Well I cut the jug to have 128/173 actual duration Transfer and Exhaust. (29.5 down from deck/and 23 down from deck actual as measured. I also built up the front of the port with some deflectors made from JB weld to ensure adequate loop scavenging and make a more proper Schnuerle layout. The boost port is the same exact height as the transfer roof to aid in loop scavenging. The bike has a very good bottom end power, but somehow it wont rev past 7,200... I used a new jug, new rings, but I didnt have a spare piston so I used one my friend had laying about. He notched the skirt for piston port, but he notched the wrong side by accident. I didn't think it would hurt anything but today after another disappointing ride noticed it lifts up 3mm above the exhaust port floor.
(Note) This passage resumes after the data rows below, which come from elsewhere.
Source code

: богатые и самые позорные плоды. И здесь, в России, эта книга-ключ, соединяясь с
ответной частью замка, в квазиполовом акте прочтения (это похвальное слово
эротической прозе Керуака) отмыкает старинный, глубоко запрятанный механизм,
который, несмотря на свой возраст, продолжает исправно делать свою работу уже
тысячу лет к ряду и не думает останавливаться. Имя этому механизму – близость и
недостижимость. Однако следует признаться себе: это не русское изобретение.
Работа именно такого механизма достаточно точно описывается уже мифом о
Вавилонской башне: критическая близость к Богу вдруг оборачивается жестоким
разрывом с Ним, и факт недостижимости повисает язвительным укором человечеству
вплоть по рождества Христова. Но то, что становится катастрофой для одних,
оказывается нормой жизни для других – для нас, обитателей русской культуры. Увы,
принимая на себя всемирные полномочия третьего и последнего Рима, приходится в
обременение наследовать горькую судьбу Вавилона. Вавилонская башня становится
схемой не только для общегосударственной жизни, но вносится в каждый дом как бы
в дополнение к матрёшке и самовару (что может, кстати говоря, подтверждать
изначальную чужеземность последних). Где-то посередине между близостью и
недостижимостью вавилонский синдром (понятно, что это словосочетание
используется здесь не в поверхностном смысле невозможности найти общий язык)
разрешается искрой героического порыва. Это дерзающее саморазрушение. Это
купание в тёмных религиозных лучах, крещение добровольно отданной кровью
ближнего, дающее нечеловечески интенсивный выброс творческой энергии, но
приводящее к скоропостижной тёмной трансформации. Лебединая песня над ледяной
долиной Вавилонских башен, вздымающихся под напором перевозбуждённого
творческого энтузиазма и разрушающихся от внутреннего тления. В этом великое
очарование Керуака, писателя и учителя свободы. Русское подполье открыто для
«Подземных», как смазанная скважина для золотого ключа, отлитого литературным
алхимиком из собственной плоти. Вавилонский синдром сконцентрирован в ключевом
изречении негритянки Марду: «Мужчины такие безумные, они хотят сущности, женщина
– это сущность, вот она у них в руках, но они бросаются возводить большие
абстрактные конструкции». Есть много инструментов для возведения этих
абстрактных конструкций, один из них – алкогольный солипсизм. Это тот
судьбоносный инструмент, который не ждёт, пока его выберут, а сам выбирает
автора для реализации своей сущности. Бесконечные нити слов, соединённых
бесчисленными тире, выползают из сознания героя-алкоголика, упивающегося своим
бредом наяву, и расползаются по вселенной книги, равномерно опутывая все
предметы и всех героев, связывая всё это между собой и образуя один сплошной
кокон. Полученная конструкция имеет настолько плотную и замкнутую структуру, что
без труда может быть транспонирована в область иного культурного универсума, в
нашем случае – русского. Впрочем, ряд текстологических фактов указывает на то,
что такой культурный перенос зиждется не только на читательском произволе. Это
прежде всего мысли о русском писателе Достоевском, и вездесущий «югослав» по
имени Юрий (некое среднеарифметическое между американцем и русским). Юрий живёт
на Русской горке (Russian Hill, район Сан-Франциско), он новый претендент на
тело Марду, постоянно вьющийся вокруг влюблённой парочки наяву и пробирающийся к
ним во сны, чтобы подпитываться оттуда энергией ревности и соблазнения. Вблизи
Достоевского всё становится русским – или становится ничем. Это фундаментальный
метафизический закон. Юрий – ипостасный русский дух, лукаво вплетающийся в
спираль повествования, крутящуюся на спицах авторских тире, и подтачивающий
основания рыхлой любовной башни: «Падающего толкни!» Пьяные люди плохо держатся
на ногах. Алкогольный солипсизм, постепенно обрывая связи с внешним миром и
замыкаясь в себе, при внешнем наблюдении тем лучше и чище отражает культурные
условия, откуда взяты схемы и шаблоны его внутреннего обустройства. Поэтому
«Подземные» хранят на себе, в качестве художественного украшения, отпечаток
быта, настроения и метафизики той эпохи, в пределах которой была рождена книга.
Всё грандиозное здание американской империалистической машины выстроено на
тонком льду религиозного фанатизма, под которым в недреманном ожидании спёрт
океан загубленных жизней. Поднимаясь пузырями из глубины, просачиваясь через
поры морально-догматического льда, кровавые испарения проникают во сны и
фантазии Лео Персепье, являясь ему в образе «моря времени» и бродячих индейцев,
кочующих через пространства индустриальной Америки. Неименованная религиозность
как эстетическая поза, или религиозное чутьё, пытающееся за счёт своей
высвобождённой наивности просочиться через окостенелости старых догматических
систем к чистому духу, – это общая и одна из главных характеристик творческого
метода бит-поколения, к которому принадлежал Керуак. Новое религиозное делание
My theory is when the crank case should be just about to peak in vacuum, it opens this, breaks the vacuum, and sucks a bunch of exhaust into the crank case for good measure. If a piston replacement doesn't get my revs back, Im lost. My old jug performed so well with a whacky 115/ 135 timing setup (the ports were Way out of spec, lower than stock even after porting! would pull to 9700.
Intake, with 3rd transfer cut in, and a boost port to assist in loop - scavenging.


Ported Transfer, cut to 29mm below deck.

Exhaust cut to 23mm below deck

Testing the transfer port aim with epoxy deflectors by using water, perfect aim for proper loop.